What are some of the things that keep you from writing? What are some of the tools you use to keep writing? Do you write with others or alone? Do you have a particular writing space/time? (I have recently created a writing area in my living room with a simple room divider and having that boundary has really helped me to write) Do you have examples of positive collaboration in the academy?
Please share your thoughts.
I will be writing weekly updates again for this blog, even if it’s just to say I got my writing done this week. Feel free to hold me accountable:-)


  1. Over at UCSB Chicano Studies, Prof Chela Sandoval encourages us to write through S.W.A.P.A.: Spoken Word Art Performance Activism. You basically take a quotation or significant portion of a text that speaks to your 'mind-body-soul matrix' (this is what Chela calls it) and you reflect on it intellectually.

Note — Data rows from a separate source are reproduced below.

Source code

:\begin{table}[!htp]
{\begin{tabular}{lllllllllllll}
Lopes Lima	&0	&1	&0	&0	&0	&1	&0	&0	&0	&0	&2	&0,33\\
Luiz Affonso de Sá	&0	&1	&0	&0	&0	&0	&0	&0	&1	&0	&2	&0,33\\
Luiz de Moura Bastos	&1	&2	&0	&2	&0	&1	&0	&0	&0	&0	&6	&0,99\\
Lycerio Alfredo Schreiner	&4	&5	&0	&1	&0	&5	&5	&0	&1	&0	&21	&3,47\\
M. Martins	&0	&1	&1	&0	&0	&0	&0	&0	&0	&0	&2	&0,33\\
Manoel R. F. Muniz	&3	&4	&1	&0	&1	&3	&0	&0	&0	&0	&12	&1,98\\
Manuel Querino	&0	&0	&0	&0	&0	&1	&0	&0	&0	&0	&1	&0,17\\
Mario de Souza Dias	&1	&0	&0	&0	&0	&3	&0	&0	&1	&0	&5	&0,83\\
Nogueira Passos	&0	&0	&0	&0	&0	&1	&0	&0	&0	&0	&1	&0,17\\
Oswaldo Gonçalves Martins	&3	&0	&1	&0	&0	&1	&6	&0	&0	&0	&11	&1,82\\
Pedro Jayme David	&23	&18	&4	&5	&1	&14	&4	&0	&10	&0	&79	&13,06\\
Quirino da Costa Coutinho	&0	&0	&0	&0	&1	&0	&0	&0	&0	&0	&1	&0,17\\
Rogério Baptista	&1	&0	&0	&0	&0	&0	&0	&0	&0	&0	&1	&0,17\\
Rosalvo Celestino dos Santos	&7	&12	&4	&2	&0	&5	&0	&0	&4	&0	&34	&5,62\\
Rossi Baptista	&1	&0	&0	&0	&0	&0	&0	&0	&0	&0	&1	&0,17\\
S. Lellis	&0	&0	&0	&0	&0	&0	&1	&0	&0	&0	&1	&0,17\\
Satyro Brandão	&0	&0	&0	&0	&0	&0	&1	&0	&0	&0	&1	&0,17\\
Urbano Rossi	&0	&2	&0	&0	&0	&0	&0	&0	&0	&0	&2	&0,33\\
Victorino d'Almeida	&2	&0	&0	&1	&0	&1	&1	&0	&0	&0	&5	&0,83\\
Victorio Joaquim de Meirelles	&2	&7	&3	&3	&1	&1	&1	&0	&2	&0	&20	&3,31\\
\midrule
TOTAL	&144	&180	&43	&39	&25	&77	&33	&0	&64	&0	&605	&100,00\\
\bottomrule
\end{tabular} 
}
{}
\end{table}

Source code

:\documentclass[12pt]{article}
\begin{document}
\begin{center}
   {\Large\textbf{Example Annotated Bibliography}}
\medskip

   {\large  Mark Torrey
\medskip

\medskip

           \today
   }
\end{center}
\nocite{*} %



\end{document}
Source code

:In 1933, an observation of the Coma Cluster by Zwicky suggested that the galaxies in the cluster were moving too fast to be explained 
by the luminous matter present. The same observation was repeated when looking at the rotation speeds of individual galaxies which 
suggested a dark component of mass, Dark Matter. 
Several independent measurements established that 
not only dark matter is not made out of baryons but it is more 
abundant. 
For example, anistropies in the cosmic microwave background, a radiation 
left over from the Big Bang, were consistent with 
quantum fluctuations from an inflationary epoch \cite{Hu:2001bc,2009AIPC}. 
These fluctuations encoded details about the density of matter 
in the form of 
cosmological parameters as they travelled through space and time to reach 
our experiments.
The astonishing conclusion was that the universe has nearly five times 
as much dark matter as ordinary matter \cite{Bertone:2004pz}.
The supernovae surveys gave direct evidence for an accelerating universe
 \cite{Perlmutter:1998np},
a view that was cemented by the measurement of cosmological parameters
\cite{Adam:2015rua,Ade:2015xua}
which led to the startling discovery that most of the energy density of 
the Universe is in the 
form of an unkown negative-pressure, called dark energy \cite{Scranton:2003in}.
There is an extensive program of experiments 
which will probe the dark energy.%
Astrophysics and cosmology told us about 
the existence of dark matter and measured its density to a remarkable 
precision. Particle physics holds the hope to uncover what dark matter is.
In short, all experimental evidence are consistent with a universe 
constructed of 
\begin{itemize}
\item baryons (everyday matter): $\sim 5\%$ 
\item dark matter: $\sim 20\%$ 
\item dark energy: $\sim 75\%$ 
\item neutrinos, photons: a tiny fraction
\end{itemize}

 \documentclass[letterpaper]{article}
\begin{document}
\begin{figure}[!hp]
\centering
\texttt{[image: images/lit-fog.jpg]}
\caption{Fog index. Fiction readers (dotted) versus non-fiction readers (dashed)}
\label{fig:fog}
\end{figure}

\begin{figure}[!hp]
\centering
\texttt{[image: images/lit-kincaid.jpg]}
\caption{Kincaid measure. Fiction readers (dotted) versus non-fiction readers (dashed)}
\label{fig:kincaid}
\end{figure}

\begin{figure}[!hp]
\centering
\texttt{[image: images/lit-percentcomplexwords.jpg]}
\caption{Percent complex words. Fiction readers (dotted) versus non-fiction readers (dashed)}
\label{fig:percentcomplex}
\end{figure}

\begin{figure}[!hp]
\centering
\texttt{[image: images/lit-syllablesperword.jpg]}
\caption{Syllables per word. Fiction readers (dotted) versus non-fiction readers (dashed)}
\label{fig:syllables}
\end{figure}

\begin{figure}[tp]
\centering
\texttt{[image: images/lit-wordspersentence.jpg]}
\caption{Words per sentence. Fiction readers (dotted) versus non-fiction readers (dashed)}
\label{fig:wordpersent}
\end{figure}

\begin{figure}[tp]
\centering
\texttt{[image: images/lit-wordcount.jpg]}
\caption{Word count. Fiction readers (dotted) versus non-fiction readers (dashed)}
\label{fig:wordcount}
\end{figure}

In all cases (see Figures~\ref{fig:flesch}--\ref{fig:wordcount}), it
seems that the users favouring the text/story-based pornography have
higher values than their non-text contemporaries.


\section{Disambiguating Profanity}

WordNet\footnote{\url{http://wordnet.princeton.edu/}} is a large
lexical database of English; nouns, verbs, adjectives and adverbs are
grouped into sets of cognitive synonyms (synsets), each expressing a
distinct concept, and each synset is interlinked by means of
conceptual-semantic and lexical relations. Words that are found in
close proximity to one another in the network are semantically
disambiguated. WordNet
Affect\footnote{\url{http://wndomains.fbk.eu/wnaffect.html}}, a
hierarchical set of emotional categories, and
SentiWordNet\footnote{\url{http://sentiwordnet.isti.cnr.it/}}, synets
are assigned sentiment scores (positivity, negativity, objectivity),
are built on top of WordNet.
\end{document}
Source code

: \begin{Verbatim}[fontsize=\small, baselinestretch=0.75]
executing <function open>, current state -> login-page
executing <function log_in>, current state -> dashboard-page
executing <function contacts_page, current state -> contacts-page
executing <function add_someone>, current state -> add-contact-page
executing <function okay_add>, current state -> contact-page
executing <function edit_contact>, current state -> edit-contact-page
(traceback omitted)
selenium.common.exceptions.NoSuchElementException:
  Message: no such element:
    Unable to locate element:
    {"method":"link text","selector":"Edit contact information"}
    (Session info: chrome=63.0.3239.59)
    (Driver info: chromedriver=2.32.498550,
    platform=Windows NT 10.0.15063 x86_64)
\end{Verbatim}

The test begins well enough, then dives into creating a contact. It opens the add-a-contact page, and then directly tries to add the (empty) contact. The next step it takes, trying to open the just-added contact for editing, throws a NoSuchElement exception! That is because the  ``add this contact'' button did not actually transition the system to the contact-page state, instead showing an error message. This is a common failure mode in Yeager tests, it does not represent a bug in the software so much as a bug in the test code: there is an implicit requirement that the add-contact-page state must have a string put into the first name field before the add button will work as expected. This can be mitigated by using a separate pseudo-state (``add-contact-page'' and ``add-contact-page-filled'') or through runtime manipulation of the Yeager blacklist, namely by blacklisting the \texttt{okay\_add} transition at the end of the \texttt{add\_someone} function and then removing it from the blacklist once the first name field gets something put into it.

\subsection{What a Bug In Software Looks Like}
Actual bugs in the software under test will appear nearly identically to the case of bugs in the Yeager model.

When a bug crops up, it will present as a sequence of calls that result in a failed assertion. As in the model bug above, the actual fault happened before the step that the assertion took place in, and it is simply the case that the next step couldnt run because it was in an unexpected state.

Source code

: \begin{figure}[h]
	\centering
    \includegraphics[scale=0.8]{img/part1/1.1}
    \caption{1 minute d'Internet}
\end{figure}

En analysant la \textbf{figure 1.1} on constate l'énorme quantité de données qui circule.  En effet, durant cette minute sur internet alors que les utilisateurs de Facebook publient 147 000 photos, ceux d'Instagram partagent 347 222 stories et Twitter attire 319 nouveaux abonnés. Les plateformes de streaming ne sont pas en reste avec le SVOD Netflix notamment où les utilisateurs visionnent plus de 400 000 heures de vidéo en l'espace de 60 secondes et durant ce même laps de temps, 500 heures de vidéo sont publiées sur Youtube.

So what you do is that you focus on what the words mean to you intellectually, what they mean to you emotionally and what your physical responses are and you write, write, write. Don't pay attention to structure or polish. Write what you think, write what you feel and then polish later.

    I use this sometimes when I can't think of anything to write. I open a book and read it until I find a phrase that speaks to me and then I SWAPA on it.

    I think Chela is in the process of putting out a book about her SWAPA ideas.